── DATA ──

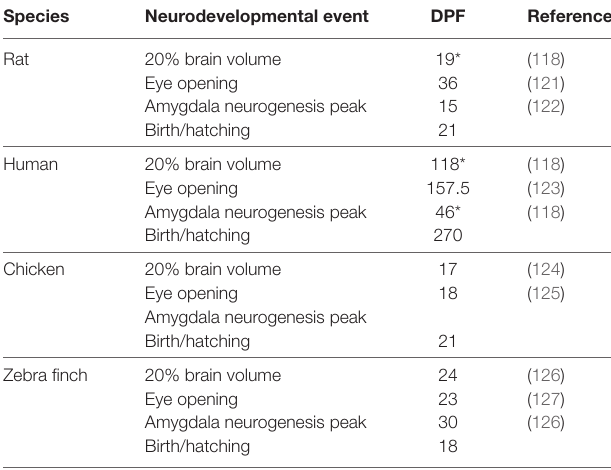
TABLe 2 | Data are presented for 20% brain volume, eye opening, amygdala neurogenesis peak, and the date of birth or hatching. Species Neurodevelopmental event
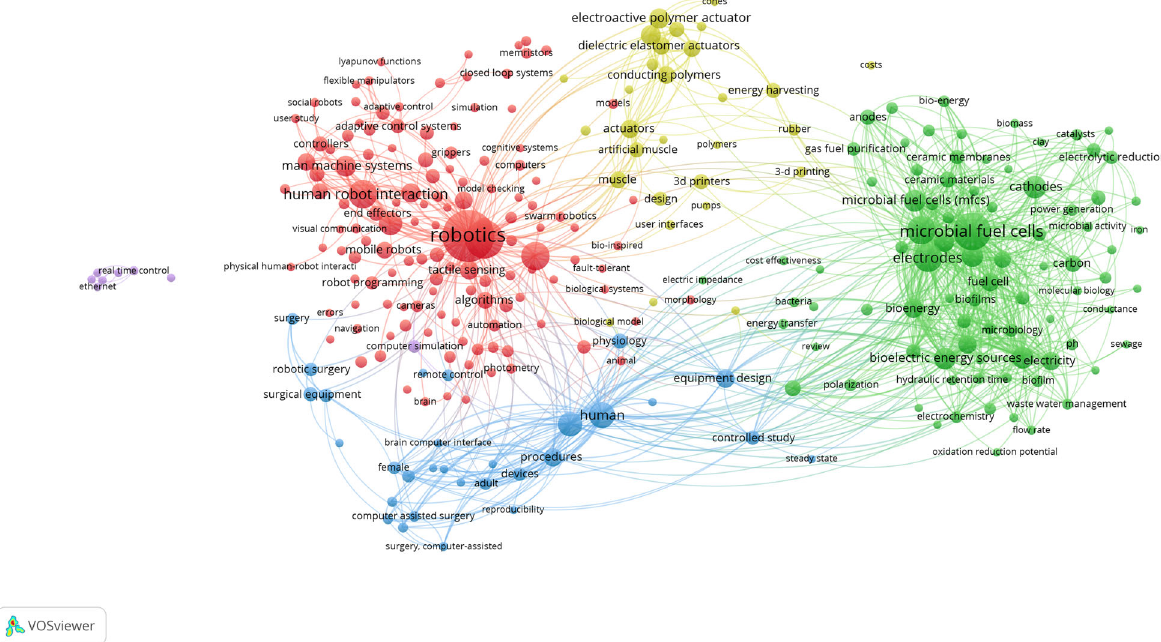
Fig. 5 Bibliometric research pro fi le illustrating the most prominent keywords found in BRL publications indexed in Scopus (644 publications; 2004 – 2020). Nodes represent 1000 tops author keywords with co-occurrence ≥ 2; keywords were found in individual articles and the size of the node indicates relative prominence of the keywords in the corpus. Links represent co-occurrence relations between keywords in individual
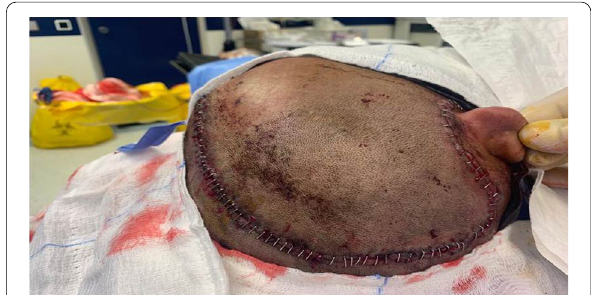
Fig. 1 RQM incision: starting 1–2 cm anterior to the tragus at the root of the zygoma, the large reverse question mark scalp incision curves posteriorly above and gently behind the ear toward the asterion. After that, the incision softly curves around the parietal eminence to the midline and then onward to the hairline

───

[WORK ORDER]: Give back the full listing above word for word, and let no picture through.

[REPLY]:
TABLe 2 | Data are presented for 20% brain volume, eye opening, amygdala neurogenesis peak, and the date of birth or hatching. Species Neurodevelopmental event
Fig. 5 Bibliometric research pro fi le illustrating the most prominent keywords found in BRL publications indexed in Scopus (644 publications; 2004 – 2020). Nodes represent 1000 tops author keywords with co-occurrence ≥ 2; keywords were found in individual articles and the size of the node indicates relative prominence of the keywords in the corpus. Links represent co-occurrence relations between keywords in individual
Fig. 1 RQM incision: starting 1–2 cm anterior to the tragus at the root of the zygoma, the large reverse question mark scalp incision curves posteriorly above and gently behind the ear toward the asterion. After that, the incision softly curves around the parietal eminence to the midline and then onward to the hairline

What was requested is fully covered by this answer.